As for her concepts, they start as stories she’s written and Modern Ronin is no different. She decided that the idea of an immortal ronin sounded like a good inspiration for a collection, so she went with it. She said the clothes she makes are meant for a specific person in her story, and they’re meant to be the narrative of who they are. Her collection is based on the story of an immortal ronin, a masterless samurai, who has traveled through Japan and become an amalgamation of both the past and the present
Arwady, despite not being from Japan, grew up around it and was fascinated by it. This began when she watched the movie 7 Samurais with her grandfather. She says, “The movie does a great job of showing what a ronin should be.”

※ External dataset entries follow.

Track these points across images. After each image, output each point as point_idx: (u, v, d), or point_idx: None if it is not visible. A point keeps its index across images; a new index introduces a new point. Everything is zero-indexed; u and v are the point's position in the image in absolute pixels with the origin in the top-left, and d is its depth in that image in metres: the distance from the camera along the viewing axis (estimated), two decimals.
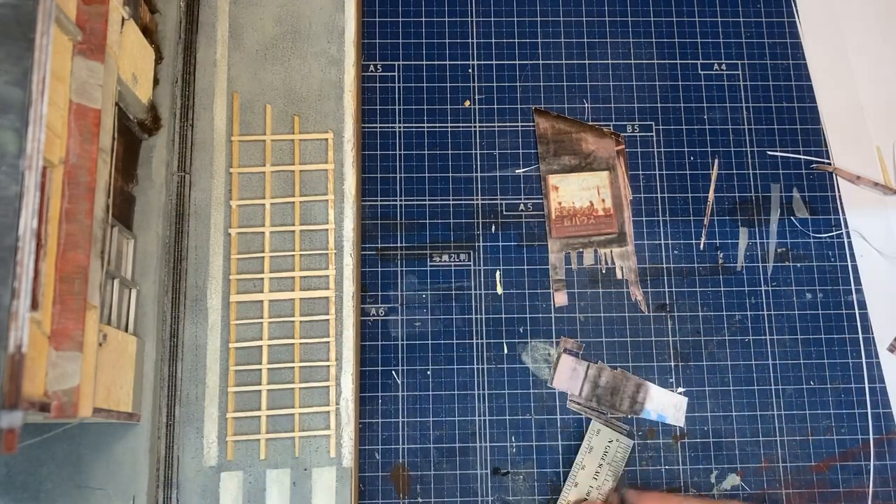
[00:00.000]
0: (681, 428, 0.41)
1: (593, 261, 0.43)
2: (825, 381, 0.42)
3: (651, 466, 0.41)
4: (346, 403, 0.39)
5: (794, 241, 0.44)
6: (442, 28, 0.46)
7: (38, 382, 0.27)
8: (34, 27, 0.25)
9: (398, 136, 0.44)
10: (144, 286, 0.38)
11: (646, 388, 0.41)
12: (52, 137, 0.28)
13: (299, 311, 0.40)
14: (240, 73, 0.42)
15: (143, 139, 0.39)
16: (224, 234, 0.40)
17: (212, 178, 0.41)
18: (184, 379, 0.39)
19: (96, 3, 0.31)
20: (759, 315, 0.43)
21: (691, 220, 0.44)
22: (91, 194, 0.29)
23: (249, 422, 0.38)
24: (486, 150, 0.44)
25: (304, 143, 0.41)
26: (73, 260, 0.29)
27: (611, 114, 0.45)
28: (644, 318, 0.43)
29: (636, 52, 0.46)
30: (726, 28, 0.47)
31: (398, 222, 0.43)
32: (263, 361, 0.39)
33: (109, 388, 0.33)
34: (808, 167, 0.45)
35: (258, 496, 0.37)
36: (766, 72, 0.46)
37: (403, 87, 0.45)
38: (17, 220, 0.24)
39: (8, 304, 0.24)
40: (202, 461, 0.38)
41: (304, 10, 0.43)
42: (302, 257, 0.40)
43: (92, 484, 0.35)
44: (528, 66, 0.46)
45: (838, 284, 0.43)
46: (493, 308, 0.42)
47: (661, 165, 0.45)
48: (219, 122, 0.41)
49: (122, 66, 0.34)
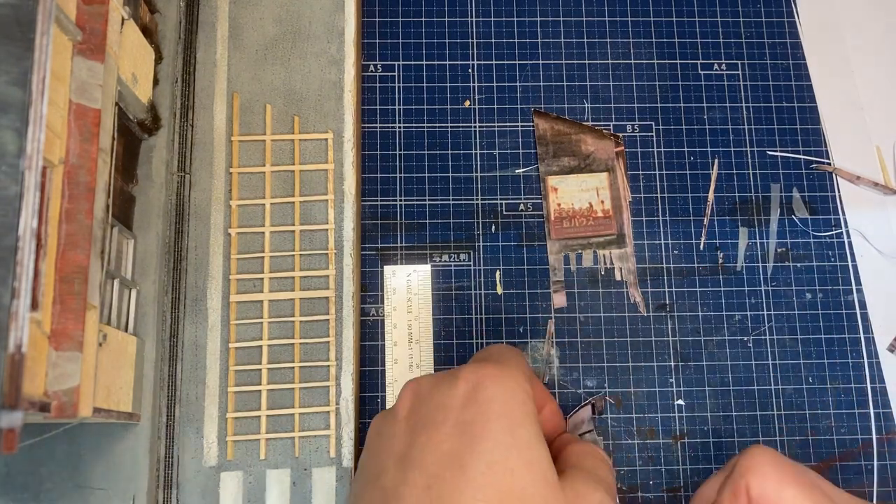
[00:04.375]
0: (681, 428, 0.41)
1: (592, 262, 0.43)
2: (825, 381, 0.42)
3: (651, 466, 0.41)
4: (346, 403, 0.39)
5: (794, 241, 0.44)
6: (442, 28, 0.46)
7: (38, 382, 0.27)
8: (34, 27, 0.25)
9: (398, 136, 0.44)
10: (144, 286, 0.38)
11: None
12: (52, 137, 0.28)
13: (299, 311, 0.40)
14: (240, 73, 0.42)
15: (143, 139, 0.39)
16: (224, 234, 0.40)
17: (212, 178, 0.41)
18: (184, 379, 0.39)
19: (96, 3, 0.31)
20: (759, 315, 0.43)
21: (691, 220, 0.44)
22: (91, 194, 0.29)
23: (249, 422, 0.38)
24: (485, 150, 0.44)
25: (304, 143, 0.41)
26: (73, 260, 0.29)
27: (611, 114, 0.45)
28: (644, 318, 0.43)
29: (636, 52, 0.46)
30: (726, 28, 0.47)
31: (398, 222, 0.43)
32: (263, 361, 0.39)
33: (109, 388, 0.33)
34: (808, 167, 0.45)
35: (258, 496, 0.37)
36: (766, 72, 0.46)
37: (403, 87, 0.45)
38: (17, 220, 0.24)
39: (8, 304, 0.24)
40: (202, 461, 0.38)
41: (304, 10, 0.43)
42: (302, 257, 0.40)
43: (92, 484, 0.35)
44: (528, 66, 0.46)
45: (838, 284, 0.43)
46: (493, 308, 0.42)
47: (660, 165, 0.45)
48: (219, 122, 0.41)
49: (122, 66, 0.34)
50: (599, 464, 0.31)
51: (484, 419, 0.28)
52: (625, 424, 0.41)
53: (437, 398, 0.29)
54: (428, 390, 0.30)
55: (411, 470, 0.28)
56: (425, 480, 0.27)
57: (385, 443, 0.30)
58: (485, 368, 0.30)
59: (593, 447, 0.33)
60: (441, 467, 0.27)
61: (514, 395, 0.29)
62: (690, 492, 0.41)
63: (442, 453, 0.28)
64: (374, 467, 0.30)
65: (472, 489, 0.27)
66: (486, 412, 0.28)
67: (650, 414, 0.41)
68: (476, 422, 0.28)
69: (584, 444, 0.33)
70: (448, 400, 0.29)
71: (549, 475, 0.28)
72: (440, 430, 0.28)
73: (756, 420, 0.42)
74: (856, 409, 0.42)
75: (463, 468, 0.27)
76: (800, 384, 0.42)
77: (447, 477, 0.27)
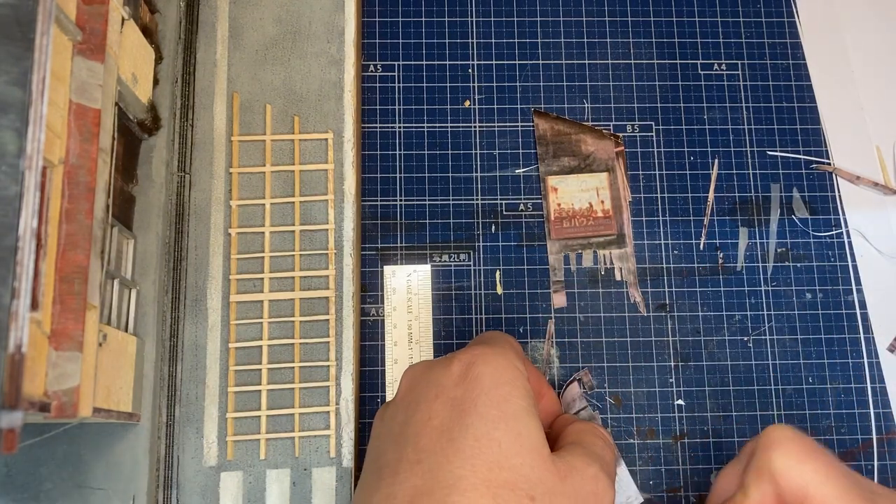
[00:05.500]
0: (681, 428, 0.41)
1: (592, 262, 0.43)
2: (825, 381, 0.42)
3: (651, 466, 0.41)
4: (346, 403, 0.39)
5: (794, 241, 0.44)
6: (442, 28, 0.46)
7: (38, 382, 0.27)
8: (34, 27, 0.25)
9: (398, 136, 0.44)
10: (144, 286, 0.38)
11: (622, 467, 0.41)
12: (52, 137, 0.28)
13: (299, 311, 0.40)
14: (240, 73, 0.42)
15: (143, 139, 0.39)
16: (224, 234, 0.40)
17: (212, 178, 0.41)
18: (184, 379, 0.39)
19: (96, 3, 0.31)
20: (759, 315, 0.43)
21: (691, 220, 0.44)
22: (91, 194, 0.29)
23: (249, 422, 0.38)
24: (485, 150, 0.44)
25: (304, 143, 0.41)
26: (73, 260, 0.29)
27: (610, 114, 0.45)
28: (644, 318, 0.43)
29: (636, 52, 0.46)
30: (726, 28, 0.47)
31: (398, 222, 0.43)
32: (263, 361, 0.39)
33: (109, 388, 0.33)
34: (808, 167, 0.45)
35: (258, 496, 0.37)
36: (766, 72, 0.46)
37: (403, 87, 0.45)
38: (17, 220, 0.24)
39: (8, 304, 0.24)
40: (202, 461, 0.38)
41: (304, 10, 0.43)
42: (302, 257, 0.40)
43: (92, 484, 0.35)
44: (528, 66, 0.46)
45: (838, 284, 0.43)
46: (493, 308, 0.42)
47: (660, 165, 0.45)
48: (219, 122, 0.41)
49: (122, 66, 0.34)
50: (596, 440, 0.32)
51: (473, 395, 0.29)
52: (625, 424, 0.41)
53: (432, 378, 0.30)
54: (422, 372, 0.31)
55: (405, 446, 0.28)
56: (417, 455, 0.28)
57: (385, 426, 0.31)
58: (477, 349, 0.30)
59: (592, 425, 0.34)
60: (432, 441, 0.28)
61: (503, 371, 0.29)
62: (690, 492, 0.41)
63: (432, 428, 0.28)
64: (376, 450, 0.31)
65: (460, 460, 0.27)
66: (476, 388, 0.29)
67: (650, 414, 0.41)
68: (466, 398, 0.29)
69: (582, 423, 0.34)
70: (442, 379, 0.30)
71: (539, 447, 0.28)
72: (432, 407, 0.29)
73: (756, 420, 0.42)
74: (856, 409, 0.42)
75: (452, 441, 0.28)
76: (800, 384, 0.42)
77: (437, 450, 0.27)
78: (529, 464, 0.27)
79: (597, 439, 0.32)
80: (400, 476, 0.27)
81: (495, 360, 0.30)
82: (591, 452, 0.30)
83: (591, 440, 0.32)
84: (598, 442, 0.32)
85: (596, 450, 0.31)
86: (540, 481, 0.27)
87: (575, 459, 0.29)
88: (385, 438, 0.30)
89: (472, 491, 0.26)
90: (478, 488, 0.26)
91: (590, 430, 0.33)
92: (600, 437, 0.32)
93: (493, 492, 0.26)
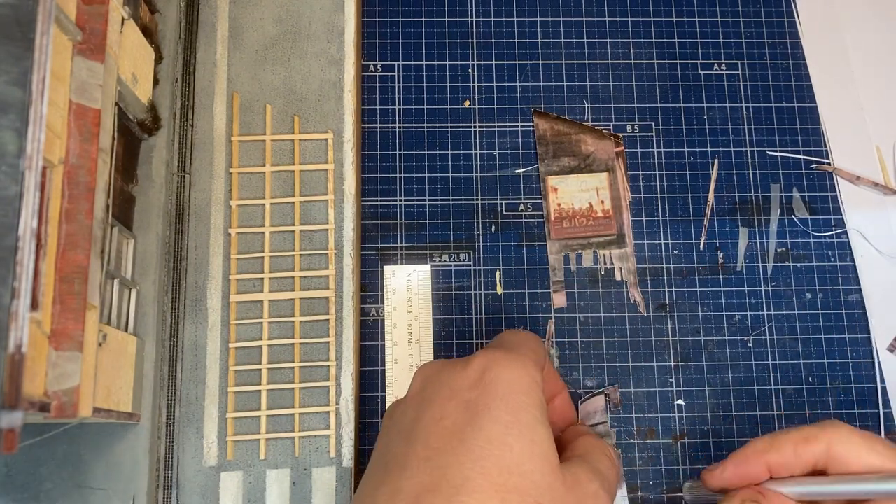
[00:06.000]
0: (681, 428, 0.41)
1: (592, 262, 0.43)
2: (825, 381, 0.42)
3: (651, 466, 0.41)
4: (346, 403, 0.39)
5: (794, 241, 0.44)
6: (442, 28, 0.46)
7: (38, 382, 0.27)
8: (34, 27, 0.25)
9: (398, 136, 0.44)
10: (144, 286, 0.38)
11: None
12: (52, 137, 0.28)
13: (299, 311, 0.40)
14: (240, 73, 0.42)
15: (143, 139, 0.39)
16: (224, 234, 0.40)
17: (212, 178, 0.41)
18: (184, 379, 0.39)
19: (96, 3, 0.31)
20: (759, 315, 0.43)
21: (691, 220, 0.44)
22: (91, 194, 0.29)
23: (249, 422, 0.38)
24: (486, 150, 0.44)
25: (303, 143, 0.41)
26: (73, 260, 0.29)
27: (610, 114, 0.45)
28: (644, 318, 0.43)
29: (636, 52, 0.46)
30: (726, 28, 0.47)
31: (398, 222, 0.43)
32: (263, 361, 0.39)
33: (109, 388, 0.33)
34: (808, 167, 0.45)
35: (258, 496, 0.37)
36: (766, 72, 0.46)
37: (403, 87, 0.45)
38: (17, 220, 0.24)
39: (8, 304, 0.24)
40: (202, 461, 0.38)
41: (304, 10, 0.43)
42: (302, 257, 0.40)
43: (92, 484, 0.35)
44: (528, 66, 0.46)
45: (838, 284, 0.43)
46: (493, 308, 0.42)
47: (660, 165, 0.45)
48: (219, 122, 0.41)
49: (122, 66, 0.34)
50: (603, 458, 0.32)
51: (487, 398, 0.29)
52: (625, 424, 0.41)
53: (446, 379, 0.30)
54: (437, 372, 0.31)
55: (415, 443, 0.28)
56: (426, 453, 0.28)
57: (395, 422, 0.31)
58: (494, 353, 0.30)
59: (602, 442, 0.33)
60: (442, 440, 0.28)
61: (519, 380, 0.29)
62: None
63: (444, 428, 0.28)
64: (384, 445, 0.31)
65: (470, 461, 0.27)
66: (490, 392, 0.29)
67: (650, 414, 0.41)
68: (480, 401, 0.29)
69: (594, 439, 0.34)
70: (457, 381, 0.30)
71: (550, 456, 0.28)
72: (445, 407, 0.29)
73: (756, 420, 0.42)
74: (856, 409, 0.42)
75: (463, 441, 0.28)
76: (800, 384, 0.42)
77: (447, 450, 0.27)
78: (540, 471, 0.27)
79: (604, 458, 0.32)
80: (407, 472, 0.27)
81: (511, 367, 0.30)
82: (595, 469, 0.30)
83: (598, 457, 0.31)
84: (606, 461, 0.32)
85: (601, 467, 0.31)
86: (549, 489, 0.27)
87: (581, 473, 0.29)
88: (394, 434, 0.30)
89: (480, 493, 0.26)
90: (486, 490, 0.26)
91: (599, 446, 0.33)
92: (608, 457, 0.32)
93: (501, 496, 0.26)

Color and prints are two important characteristics in Arwady’s collection. She notes that there were no solid colors, it was all print mixing. The garments are made from a traditional Japanese ikat fabric, sourced from Japan, and a poly-satin blend that she collaborated with Fibers major Alex Gutieras on. “The more modern, synthetic fabrics are for the modern print, and the traditional, more organic for the traditional prints,” she comments.
Other key points of her collection include the high level of comfort and the size inclusivity. She described the collection as “luxury comfort,” something someone could easily wear to a high-end party or event and be comfortable in the whole time. As for the size inclusivity, Arwady proudly told me that there are no zippers in the entire collection. Everything can be tied and adjusted. She says, “It’s not for a particular body type. I fit in it. My models fit in it. That was a huge thing, that everything could be tied to you, everything could fit someone different.”
One of the things Arwady wants to stress most about her collection is that
I want it to very much be an appreciation, a celebration of Japan itself. Because I’m not from that culture, I just grew up around it so I really wanted to pay respect to it. I wanted to also show that you can do things like kimono dresses and hakama pleated pants and still make it fashion-forward, not make it costume.
A very successful, talented and creative student, Arwady will be graduating this May with the SCAD Class of 2019. She left me with this advice for young fashion students: “Find a support group that will help you through senior projects. Find that really good group of people that work as hard as you do, have the same work ethic and love what they do. Not only do you have them for that whole senior process, but they will be a network for you once you’re out of school.”